**Task:** Copy out the entire forum thread on evaluating the integral of 1/(1 + cube root of x) from 0 to 1, word for word.

**Page excerpt:**
## anonymous 4 years ago $\int_{0}^{1} \frac{1}{1+\sqrt[3]{x} } dx$ $u=\sqrt[3]{x}$ $du=\frac 1 3 \frac{1}{\sqrt[3]{x^2}}dx$ $3du=\frac{1}{\sqrt[3]{x^2}}dx$ $3\sqrt[3]{x^2}du=dx$ $3u^2du=dx \*\possible\error$ $\int_{0}^{1} \frac{3u^2}{1+u } du$ $3\int_{0}^{1} \frac{u^2}{1+u } du$ long division $u-1+\frac{1}{u+1}$ $3\int_{0}^{1} udu-3\int_{0}^{1} 1du+3\int_{0}^{1} \frac{1}{u+1}du$ something is missing... <looking sideways :\ >

1. anonymous

where did the crowd go? Come back....!!!!!

2. anonymous

I'm not very good at these I'm afraid.

3. anonymous

yes you are! believe in yourself!1 We'll work through this together

4. slaaibak

busy reading through it now.. how do you know you are wrong btw?

5. anonymous

well...I simply slapped a 2 over the u. But It didn't seem to belong there since it was originally under the radicant

6. slaaibak

it's correct. Also, not sure what you mean by "slapped a 2 over the u" haha

7. anonymous

i throw my numbers around...ok well, what about the long division?

**Records:**

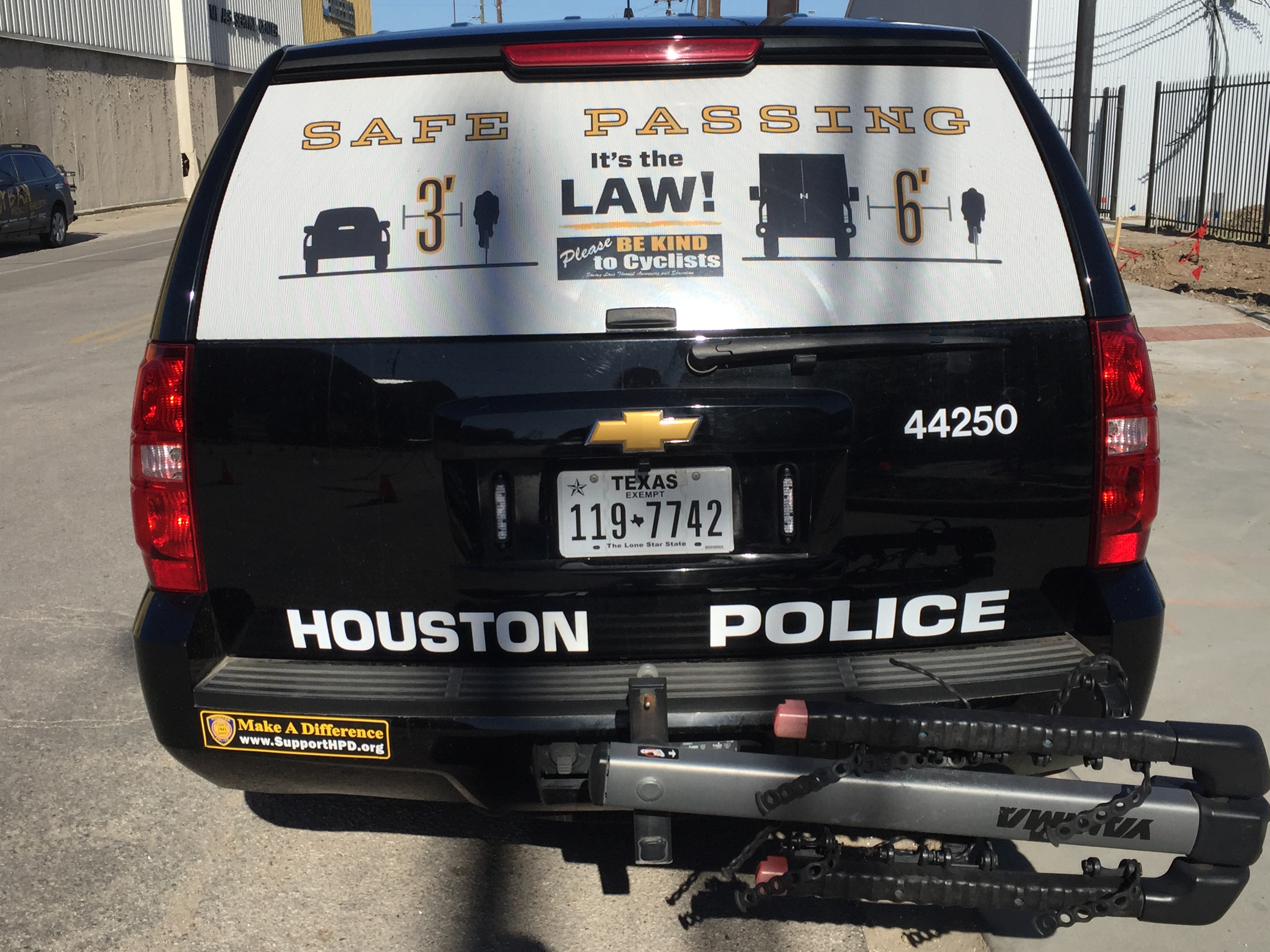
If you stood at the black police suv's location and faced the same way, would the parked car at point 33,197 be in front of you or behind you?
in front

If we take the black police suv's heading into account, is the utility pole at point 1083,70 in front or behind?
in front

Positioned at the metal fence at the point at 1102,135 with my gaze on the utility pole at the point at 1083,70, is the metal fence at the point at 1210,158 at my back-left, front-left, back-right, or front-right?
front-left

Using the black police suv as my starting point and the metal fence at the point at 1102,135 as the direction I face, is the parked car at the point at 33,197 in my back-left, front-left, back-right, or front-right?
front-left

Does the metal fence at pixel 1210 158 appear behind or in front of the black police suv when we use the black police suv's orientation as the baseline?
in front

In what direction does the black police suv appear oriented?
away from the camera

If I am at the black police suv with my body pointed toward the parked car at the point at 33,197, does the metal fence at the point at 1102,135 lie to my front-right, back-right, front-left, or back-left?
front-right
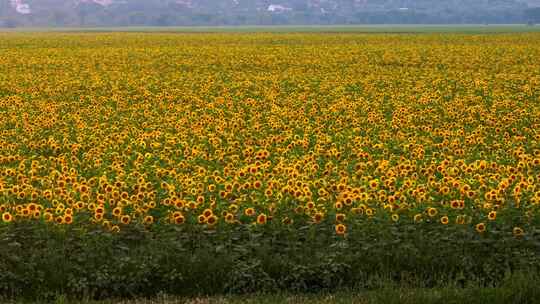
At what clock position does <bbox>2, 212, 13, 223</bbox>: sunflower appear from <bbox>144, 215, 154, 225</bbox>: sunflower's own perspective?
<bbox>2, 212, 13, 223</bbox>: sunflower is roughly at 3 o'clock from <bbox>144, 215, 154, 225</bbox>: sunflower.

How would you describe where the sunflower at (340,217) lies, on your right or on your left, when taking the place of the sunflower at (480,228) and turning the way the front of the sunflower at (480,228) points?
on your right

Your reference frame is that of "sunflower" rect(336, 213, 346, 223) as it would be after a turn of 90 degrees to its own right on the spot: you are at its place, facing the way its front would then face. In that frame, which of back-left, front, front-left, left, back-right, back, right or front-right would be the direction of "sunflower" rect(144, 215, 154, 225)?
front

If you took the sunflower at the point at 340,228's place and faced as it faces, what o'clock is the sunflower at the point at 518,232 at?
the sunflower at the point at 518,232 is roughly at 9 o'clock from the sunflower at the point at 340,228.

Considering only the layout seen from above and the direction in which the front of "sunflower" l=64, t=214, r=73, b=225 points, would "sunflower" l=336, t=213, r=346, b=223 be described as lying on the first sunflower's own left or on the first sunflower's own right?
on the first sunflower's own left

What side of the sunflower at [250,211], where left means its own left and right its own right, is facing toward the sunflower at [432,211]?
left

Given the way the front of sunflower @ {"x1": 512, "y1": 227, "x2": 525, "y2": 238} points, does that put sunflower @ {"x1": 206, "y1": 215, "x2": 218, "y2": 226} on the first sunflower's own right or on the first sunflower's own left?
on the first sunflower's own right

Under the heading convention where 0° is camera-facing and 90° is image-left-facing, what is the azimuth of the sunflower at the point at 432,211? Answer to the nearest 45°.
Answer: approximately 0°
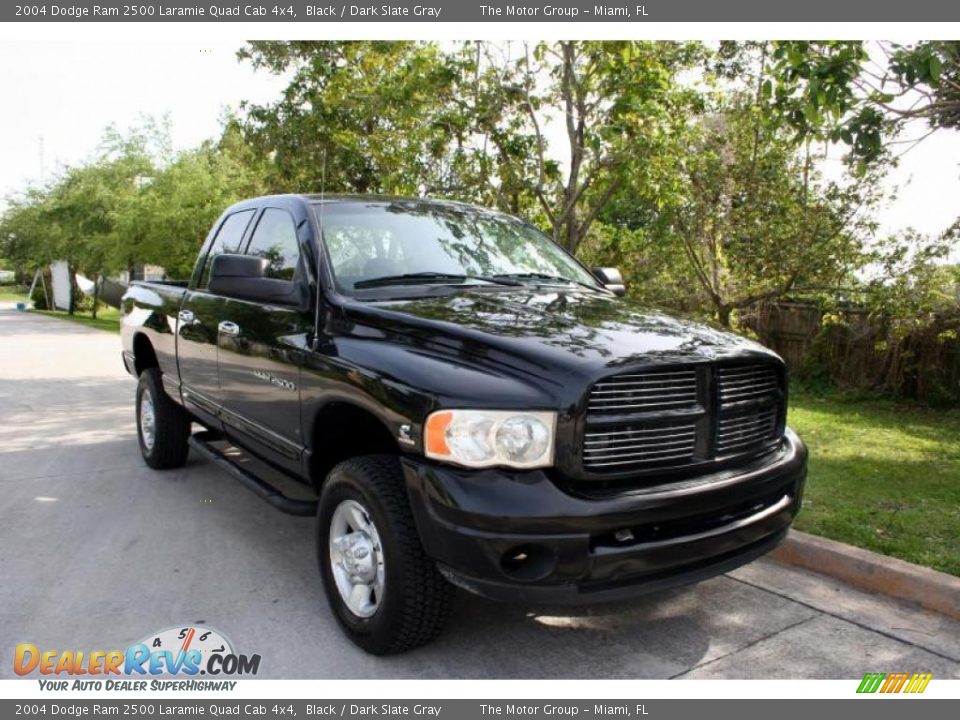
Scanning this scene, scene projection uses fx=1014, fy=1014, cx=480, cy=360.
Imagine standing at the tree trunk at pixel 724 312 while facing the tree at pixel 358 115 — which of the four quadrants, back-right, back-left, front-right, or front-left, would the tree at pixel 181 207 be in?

**Written solution:**
## anonymous 4 years ago $\int_{0}^{1} \frac{1}{1+\sqrt[3]{x} } dx$ $u=\sqrt[3]{x}$ $du=\frac 1 3 \frac{1}{\sqrt[3]{x^2}}dx$ $3du=\frac{1}{\sqrt[3]{x^2}}dx$ $3\sqrt[3]{x^2}du=dx$ $3u^2du=dx \*\possible\error$ $\int_{0}^{1} \frac{3u^2}{1+u } du$ $3\int_{0}^{1} \frac{u^2}{1+u } du$ long division $u-1+\frac{1}{u+1}$ $3\int_{0}^{1} udu-3\int_{0}^{1} 1du+3\int_{0}^{1} \frac{1}{u+1}du$ something is missing... <looking sideways :\ >

1. anonymous

where did the crowd go? Come back....!!!!!

2. anonymous

I'm not very good at these I'm afraid.

3. anonymous

yes you are! believe in yourself!1 We'll work through this together

4. slaaibak

busy reading through it now.. how do you know you are wrong btw?

5. anonymous

well...I simply slapped a 2 over the u. But It didn't seem to belong there since it was originally under the radicant

6. slaaibak

it's correct. Also, not sure what you mean by "slapped a 2 over the u" haha

7. anonymous

i throw my numbers around...ok well, what about the long division?